Le film
Paris, aujourd’hui. Julie, mère célibataire de deux enfants, travaille dans un grand hôtel parisien, où elle s’efforce de concilier ses horaires décalés avec ses obligations familiales. Lorsqu’une grève paralyse les transports, son quotidien déjà précaire bascule : sa course contre la montre pour ne pas tout perdre devient le portrait haletant d’une femme moderne, prise entre pression sociale, solitude et désir d’émancipation.
Le choix
Il y a mille façons de regarder un film. L’angle sous lequel le Ciné Social Club vous propose de voir ou de revoir A plein temps, est celui de la découverte du back office de l’économie de service.
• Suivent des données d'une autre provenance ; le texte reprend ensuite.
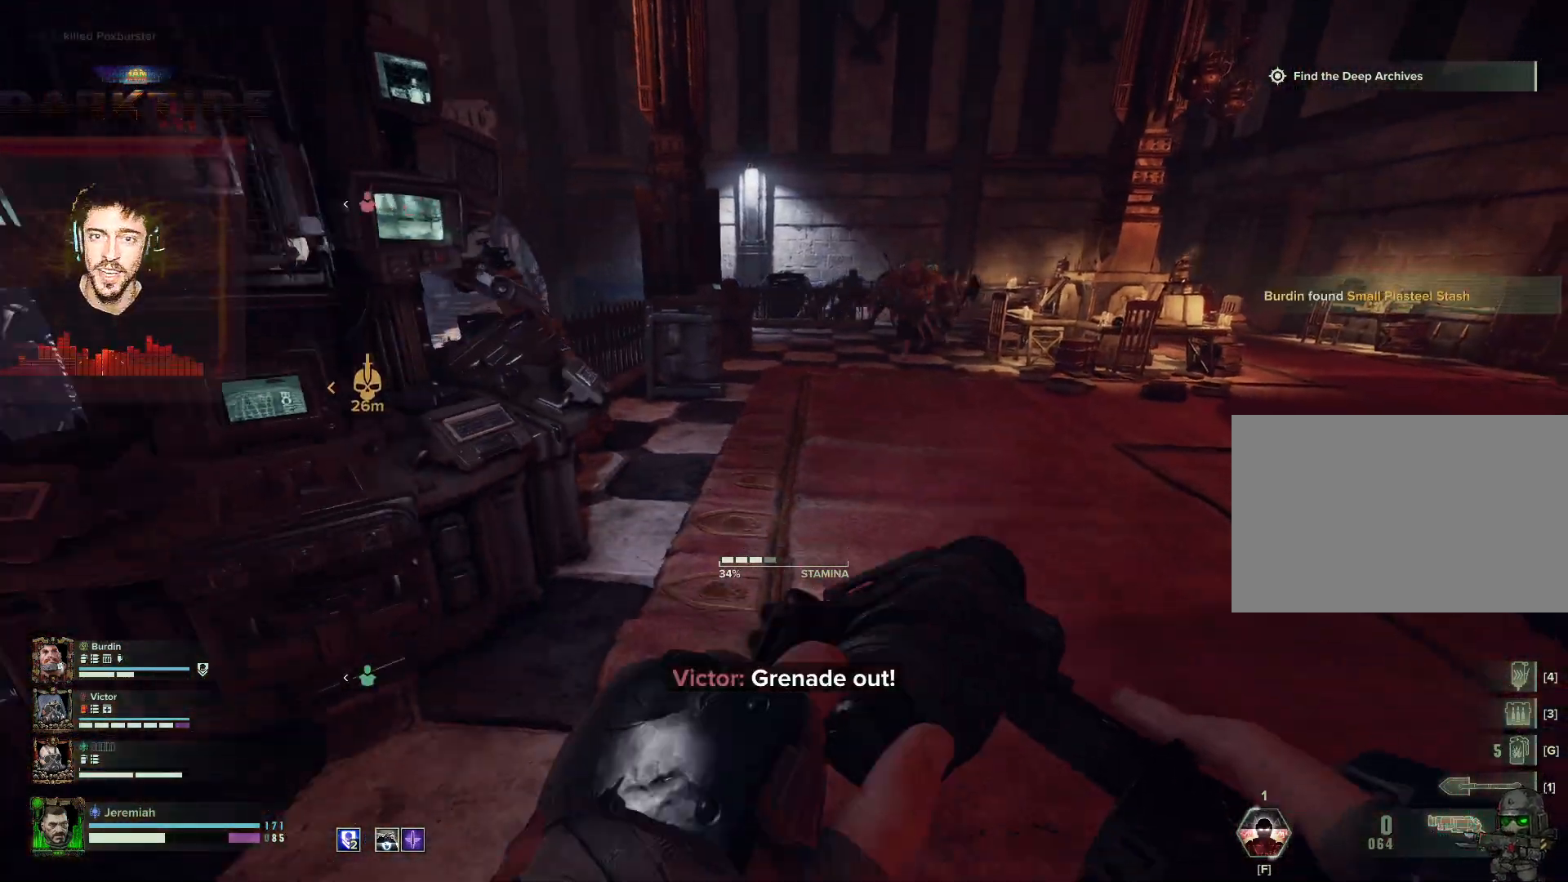
{"keys": ["a", "w"], "mouse": [], "events": [[233, "a", "down"], [283, "space", "up"], [400, "s", "up"], [500, "w", "down"]]}
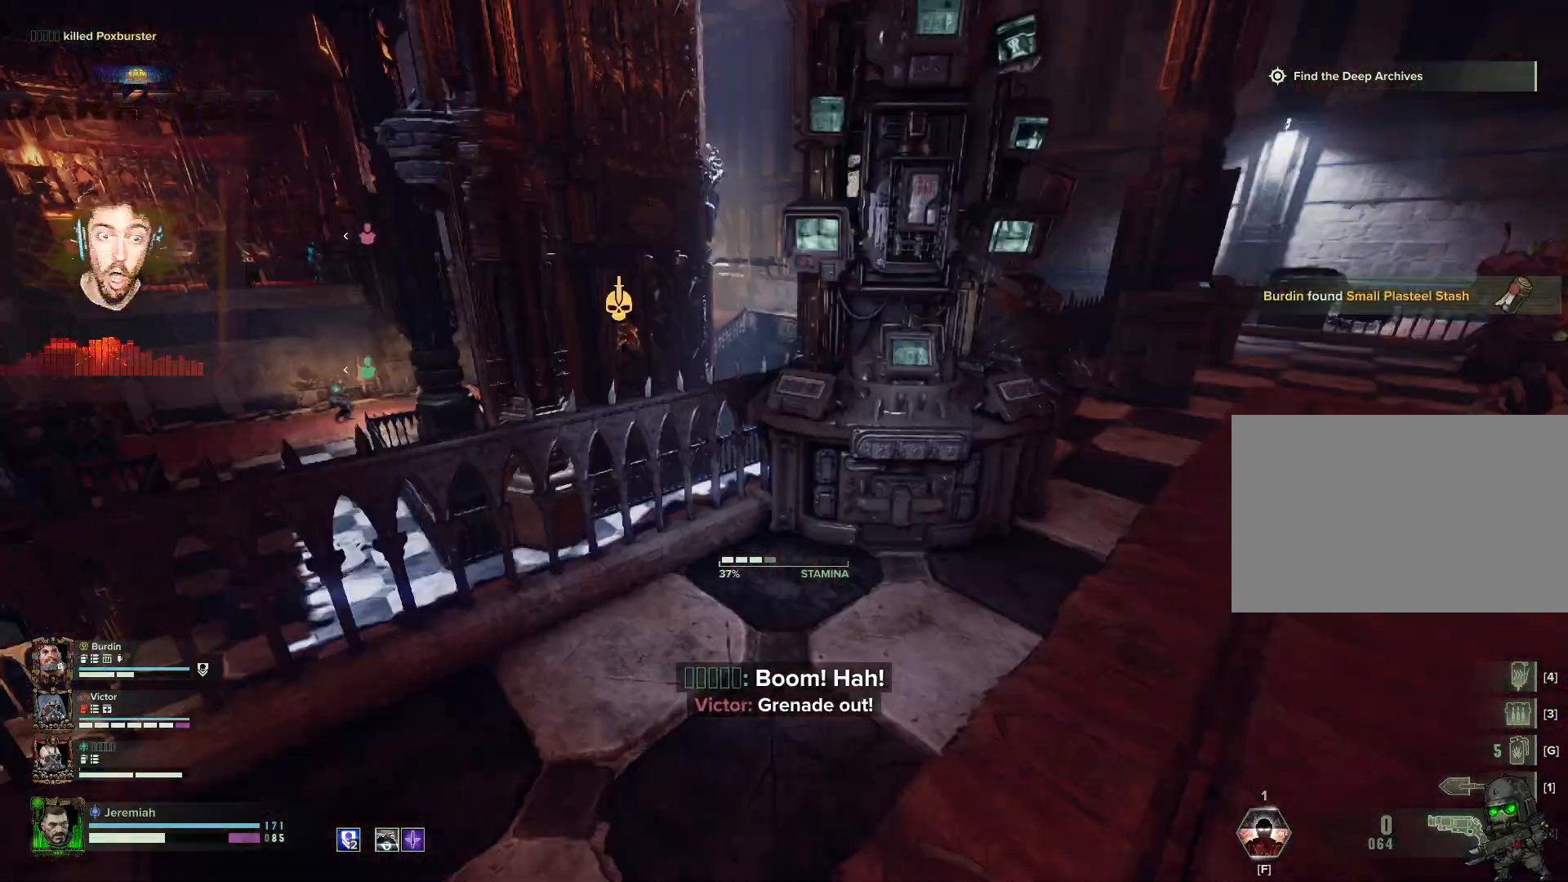
{"keys": ["alt", "w"], "mouse": [], "events": [[167, "a", "up"], [483, "alt", "down"]]}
De quoi s’agit-il ? De la nouvelle division du travail ayant donné naissance à cette infrastructure économiquement indispensable mais socialement invisible - le back office - qui permet à notre société “orientée client” de tenir et de se poursuivre dans le temps. De ce point de vue, Julie, l’héroïne d’A plein temps, est re-présentative de ce monde des travailleurs essentiels totalement dépendants des transports pour se rendre au travail ou des voisins pour la garde des enfants. Thriller social et humain, le film révèle aussi un pan caché de la question sociale telle qu’elle a été reposée depuis le mouvement des Gilets jaunes et l’épidémie de covid : la vie des femmes qui travaillent mais élèvent seules leurs enfants : 73% d’entre elles sont des travailleuses des services, essentielles mais invisibles.
La question
Pour lancer cette seconde séance, le Ciné Social Club a demandé à Jérôme Saddier, président du Crédit Coopératif, de poser une question d’introduction afin d’ouvrir le débat.
Le binôme
Pour cette séance#2, le Ciné Social Club a choisi d’inviter Majda Vincent, SVP HR au sein du Groupe Adecco et Patrick Levy-Waitz président de la Fondation Travailler Autrement qui a mené deux études sur les Travailleurs invisibles mais essentiels.